B. FPGA Implementation Performance
The FPGA implements the small-model with the beam width of 128. Note that the large-model based system can be implemented using an ultra-scale FPGA [29] . In our implementation, the programmable hardware operates at 100-MHz and the CPU runs with a 800-MHz clock to conduct the N -best search. The FPGA resource utilization result is shown in TABLE III.
The implemented system requires one RNN AM operation for each 10 ms speech frame (100 times per second). However, the RNN for character-level LM is needed only when character transition occurs, whose frequency is usually no more than 30 times per second in our experiments. Assuming 128 beams, this translates about 3,840 RNN LM operations per second. Thus, the number of clock cycles for achieving a real time with conservative estimation is about 6.4 M (= 100 × 2, 806 + 3, 840 × 1, 596) per second. Note that silence period does not generate any transition, thus no RNN LM is demanded.
TABLE IV shows the power consumption measured by the Xilinx simulation tool. The actual power consumption of the small-model based SR measured on the evaluation board is 9.24 W including that in the DRAM and peripherals, while achieving × 4.12 real-time speed. Our implementation consumes some extra cycles for communication.

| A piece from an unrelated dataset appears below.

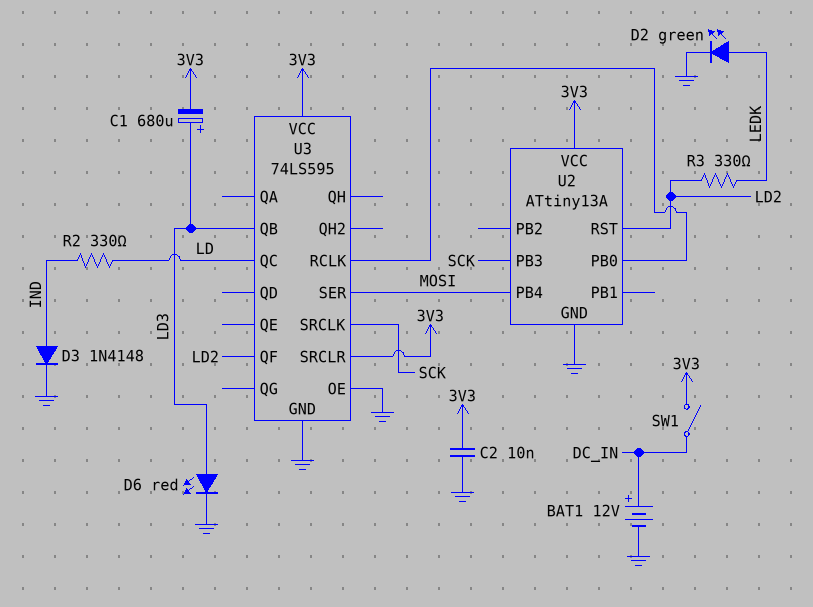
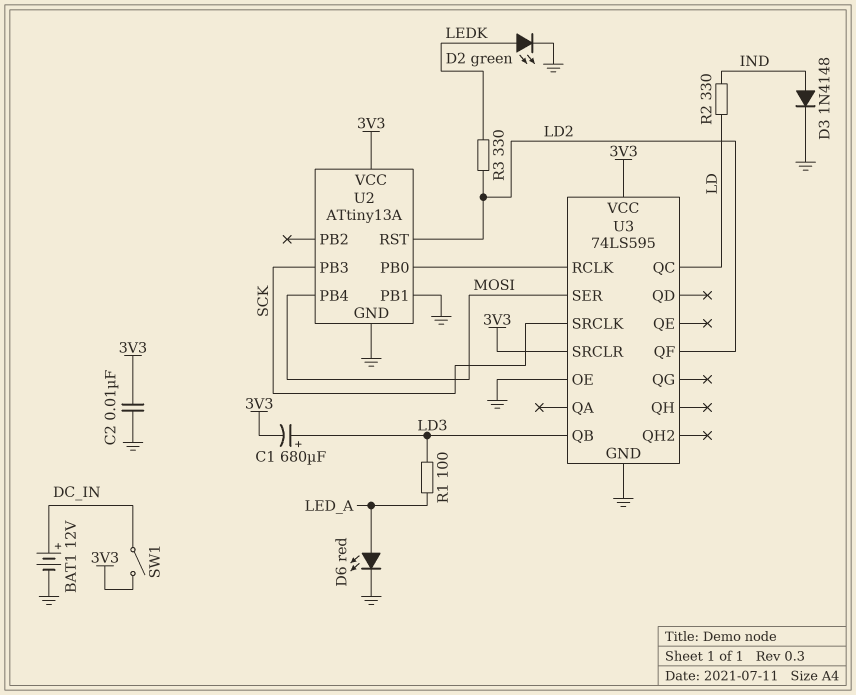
D6: LED red (A LD3, K GND) -> LED red (A LED_A, K GND)
R1: none -> 100 (LD3, LED_A)
U2 pin PB1: none -> GND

We compare our FPGA implementation with that of a highend GPU, NVIDIA GeForce Titan X. In the GPU based implementation, the time to evaluate the 42-minute WSJ eval92 evaluation set is 12.5 minute, which means ×3.36 real-time speed, while utilizing about 30 % of GPU resource. Note that the throughput of the GPU can be increased by processing multiple input speech utterances. However, our FPGA based system shows better recognition speed by efficiently utilizing hardware resources even when processing a single speech stream. The power consumption of the GPU based system is about 80 W which is much higher than ours.
VI. CONCLUDING REMARKS
In this paper, an RNN based real-time speech recognition system is implemented on an FPGA. The algorithm employs the RNNs for acoustic modeling and character-level language modeling, and is optimized for real-time operations using unidirectional RNNs. The vocabulary size of the speech recognition is unlimited since the character-level RNN can dictate out of vocabulary words. A statistical word-level language model is also employed to improve the recognition performance. The models are integrated using a simple tree-based search algorithm without employing a hidden Markov model or weighted finite state transducers. The weights of the RNNs are quantized to 6 bits. The RNNs are implemented using an array of processing elements for high throughput matrix-vector multiplications. The RNNs implemented on the FPGA only use on-chip memory. The implemented speech recognition system on Xilinx XC7Z045 can achieve approximately 4.12 times of the real-time speed when 100 MHz clock is used while consuming only 9.24 W of power. When compared to a high-end GPU based system, the power efficiency is considered about 10 times higher.